* _Given data_
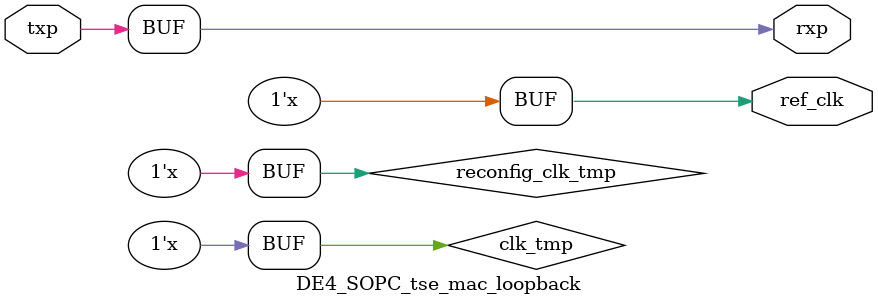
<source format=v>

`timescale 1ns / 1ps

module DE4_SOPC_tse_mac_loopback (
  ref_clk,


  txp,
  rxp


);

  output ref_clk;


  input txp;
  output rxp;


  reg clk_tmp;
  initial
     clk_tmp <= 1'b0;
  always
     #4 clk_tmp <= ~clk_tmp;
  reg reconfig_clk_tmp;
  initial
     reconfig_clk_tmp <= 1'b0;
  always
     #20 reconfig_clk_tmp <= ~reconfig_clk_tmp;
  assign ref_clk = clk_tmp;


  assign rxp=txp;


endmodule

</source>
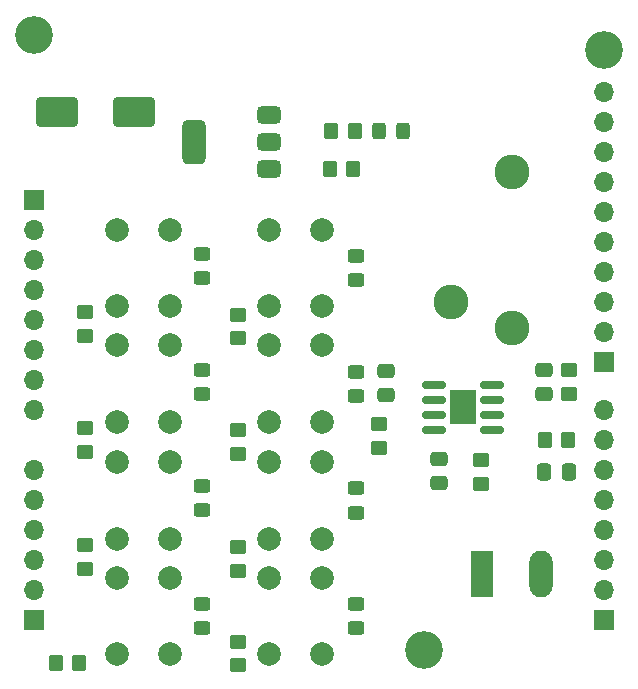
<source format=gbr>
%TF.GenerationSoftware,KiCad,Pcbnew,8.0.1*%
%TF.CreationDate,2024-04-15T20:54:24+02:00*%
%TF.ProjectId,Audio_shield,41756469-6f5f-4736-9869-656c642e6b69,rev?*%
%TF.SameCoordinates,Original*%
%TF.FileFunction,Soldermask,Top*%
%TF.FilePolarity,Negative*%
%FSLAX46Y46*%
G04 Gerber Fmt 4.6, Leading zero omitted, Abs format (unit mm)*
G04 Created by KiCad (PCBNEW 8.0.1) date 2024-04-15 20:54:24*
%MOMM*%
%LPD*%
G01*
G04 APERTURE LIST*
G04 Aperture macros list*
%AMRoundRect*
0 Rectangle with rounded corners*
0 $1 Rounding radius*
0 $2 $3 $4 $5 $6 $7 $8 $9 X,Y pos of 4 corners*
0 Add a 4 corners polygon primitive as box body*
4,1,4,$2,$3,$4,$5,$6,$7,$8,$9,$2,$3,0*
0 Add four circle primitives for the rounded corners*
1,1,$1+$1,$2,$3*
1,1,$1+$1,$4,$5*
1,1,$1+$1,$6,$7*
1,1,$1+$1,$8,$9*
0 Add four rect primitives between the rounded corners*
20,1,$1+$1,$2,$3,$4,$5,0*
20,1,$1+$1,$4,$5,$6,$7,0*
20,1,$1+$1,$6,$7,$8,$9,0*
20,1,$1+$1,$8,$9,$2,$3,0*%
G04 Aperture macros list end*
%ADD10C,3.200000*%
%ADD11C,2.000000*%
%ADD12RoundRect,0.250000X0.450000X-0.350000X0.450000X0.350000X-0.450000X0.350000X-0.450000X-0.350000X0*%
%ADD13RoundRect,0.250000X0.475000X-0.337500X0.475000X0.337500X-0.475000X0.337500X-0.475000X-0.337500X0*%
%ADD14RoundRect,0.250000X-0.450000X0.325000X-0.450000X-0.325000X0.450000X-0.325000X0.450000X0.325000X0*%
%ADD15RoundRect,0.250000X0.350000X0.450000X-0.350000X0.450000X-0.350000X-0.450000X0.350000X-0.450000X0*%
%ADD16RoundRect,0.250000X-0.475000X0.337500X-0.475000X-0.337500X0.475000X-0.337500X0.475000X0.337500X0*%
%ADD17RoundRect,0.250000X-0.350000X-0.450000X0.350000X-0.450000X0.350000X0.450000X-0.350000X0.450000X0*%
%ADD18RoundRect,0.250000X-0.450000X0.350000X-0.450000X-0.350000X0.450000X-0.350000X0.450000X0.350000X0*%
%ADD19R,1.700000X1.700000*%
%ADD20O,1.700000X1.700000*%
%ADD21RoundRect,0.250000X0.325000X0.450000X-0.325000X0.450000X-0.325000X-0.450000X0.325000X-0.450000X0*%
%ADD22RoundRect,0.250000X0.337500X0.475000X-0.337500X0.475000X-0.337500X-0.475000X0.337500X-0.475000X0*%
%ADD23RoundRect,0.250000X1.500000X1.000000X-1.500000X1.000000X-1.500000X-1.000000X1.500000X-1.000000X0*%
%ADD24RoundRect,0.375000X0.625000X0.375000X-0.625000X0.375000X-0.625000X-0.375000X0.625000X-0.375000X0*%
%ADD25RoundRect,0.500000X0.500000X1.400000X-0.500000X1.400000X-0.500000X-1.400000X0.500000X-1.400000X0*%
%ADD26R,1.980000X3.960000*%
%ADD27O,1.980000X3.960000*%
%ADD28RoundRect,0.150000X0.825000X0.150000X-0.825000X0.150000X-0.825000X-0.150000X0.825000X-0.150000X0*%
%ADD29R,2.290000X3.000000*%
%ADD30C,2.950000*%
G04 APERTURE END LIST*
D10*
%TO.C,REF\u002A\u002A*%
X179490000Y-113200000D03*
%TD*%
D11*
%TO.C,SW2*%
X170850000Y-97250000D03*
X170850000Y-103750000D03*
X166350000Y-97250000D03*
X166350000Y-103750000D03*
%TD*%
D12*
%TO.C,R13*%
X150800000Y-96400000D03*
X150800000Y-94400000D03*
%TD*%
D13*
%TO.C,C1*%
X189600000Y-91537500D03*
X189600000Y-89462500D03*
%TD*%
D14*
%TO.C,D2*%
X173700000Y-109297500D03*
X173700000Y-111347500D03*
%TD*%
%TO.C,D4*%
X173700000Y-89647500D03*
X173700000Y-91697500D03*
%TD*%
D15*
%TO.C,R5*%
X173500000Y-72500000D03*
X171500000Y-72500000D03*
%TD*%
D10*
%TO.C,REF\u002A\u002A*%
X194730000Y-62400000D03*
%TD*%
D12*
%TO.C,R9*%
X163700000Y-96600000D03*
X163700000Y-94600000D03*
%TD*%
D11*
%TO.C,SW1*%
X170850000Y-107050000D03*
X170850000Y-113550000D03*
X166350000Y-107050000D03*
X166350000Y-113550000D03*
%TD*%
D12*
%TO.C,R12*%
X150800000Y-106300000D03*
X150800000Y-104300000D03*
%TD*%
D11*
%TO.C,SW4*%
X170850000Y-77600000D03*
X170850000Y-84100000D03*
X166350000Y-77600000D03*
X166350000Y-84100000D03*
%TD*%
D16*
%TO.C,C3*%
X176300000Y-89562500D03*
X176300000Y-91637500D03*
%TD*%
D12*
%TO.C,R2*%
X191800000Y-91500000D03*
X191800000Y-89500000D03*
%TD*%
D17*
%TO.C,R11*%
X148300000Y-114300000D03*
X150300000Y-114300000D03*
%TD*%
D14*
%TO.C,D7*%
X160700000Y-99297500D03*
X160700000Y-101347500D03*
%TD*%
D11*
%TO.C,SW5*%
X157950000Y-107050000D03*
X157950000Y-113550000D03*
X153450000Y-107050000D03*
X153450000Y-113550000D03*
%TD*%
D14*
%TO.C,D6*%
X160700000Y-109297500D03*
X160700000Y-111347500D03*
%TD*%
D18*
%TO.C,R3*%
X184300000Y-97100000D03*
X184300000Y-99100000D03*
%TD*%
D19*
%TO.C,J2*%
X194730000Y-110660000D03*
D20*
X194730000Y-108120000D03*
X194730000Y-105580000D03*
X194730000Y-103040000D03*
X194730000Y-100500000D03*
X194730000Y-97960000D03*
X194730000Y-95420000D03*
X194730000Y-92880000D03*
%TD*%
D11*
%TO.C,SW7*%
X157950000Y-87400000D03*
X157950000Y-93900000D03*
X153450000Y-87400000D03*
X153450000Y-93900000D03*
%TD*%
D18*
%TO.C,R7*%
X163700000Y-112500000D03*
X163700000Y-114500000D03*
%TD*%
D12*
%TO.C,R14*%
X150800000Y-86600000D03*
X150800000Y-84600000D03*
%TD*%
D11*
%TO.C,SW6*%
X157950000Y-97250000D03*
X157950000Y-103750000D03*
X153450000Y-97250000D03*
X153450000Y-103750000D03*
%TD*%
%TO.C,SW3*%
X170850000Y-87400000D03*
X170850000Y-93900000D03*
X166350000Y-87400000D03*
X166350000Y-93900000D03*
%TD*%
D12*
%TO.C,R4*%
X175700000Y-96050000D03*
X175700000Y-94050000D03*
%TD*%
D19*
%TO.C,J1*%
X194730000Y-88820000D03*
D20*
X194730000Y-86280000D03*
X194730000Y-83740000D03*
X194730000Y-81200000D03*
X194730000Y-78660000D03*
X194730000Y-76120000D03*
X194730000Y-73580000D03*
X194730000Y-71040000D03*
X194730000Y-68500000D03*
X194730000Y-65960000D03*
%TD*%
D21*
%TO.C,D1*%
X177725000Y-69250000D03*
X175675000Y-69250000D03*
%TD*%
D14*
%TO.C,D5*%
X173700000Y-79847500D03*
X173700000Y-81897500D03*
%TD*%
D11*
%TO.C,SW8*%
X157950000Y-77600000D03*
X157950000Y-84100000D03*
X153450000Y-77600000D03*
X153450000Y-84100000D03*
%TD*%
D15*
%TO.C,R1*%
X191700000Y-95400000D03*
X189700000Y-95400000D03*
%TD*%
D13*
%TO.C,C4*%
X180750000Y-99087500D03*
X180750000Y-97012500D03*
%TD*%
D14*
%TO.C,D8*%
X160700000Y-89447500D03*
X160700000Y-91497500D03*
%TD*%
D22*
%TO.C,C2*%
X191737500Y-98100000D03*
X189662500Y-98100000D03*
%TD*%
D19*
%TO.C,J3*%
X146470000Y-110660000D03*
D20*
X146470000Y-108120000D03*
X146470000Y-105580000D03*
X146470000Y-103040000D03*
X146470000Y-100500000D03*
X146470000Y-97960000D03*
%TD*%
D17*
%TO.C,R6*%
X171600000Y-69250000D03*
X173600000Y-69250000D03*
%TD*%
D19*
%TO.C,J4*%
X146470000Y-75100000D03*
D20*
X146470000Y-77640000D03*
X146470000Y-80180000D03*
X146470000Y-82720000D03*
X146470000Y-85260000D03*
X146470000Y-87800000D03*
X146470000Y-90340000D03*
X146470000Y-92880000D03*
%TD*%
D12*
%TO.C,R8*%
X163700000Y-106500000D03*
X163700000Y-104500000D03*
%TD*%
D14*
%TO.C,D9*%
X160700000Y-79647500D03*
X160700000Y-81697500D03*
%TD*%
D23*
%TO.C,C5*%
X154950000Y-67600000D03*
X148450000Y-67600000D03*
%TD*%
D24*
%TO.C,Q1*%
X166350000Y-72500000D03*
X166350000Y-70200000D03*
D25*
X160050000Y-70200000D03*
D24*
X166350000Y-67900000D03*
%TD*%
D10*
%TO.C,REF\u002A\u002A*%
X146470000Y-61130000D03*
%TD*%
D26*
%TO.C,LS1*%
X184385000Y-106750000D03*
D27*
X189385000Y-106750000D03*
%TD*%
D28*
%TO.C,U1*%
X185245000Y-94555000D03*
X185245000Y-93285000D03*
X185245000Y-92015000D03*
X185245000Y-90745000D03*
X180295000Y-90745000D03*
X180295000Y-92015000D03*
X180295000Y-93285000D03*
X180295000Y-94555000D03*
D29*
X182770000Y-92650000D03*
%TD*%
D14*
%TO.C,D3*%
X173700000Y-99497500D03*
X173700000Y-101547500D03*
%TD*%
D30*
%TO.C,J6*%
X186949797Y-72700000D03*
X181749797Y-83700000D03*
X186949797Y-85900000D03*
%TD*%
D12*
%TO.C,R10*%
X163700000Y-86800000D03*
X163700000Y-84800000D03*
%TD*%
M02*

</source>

* _Task brief_
Copy out every line of the data where the word "primitives" occurs.

* _Result of this exercise_
0 Add four circle primitives for the rounded corners*
0 Add four rect primitives between the rounded corners*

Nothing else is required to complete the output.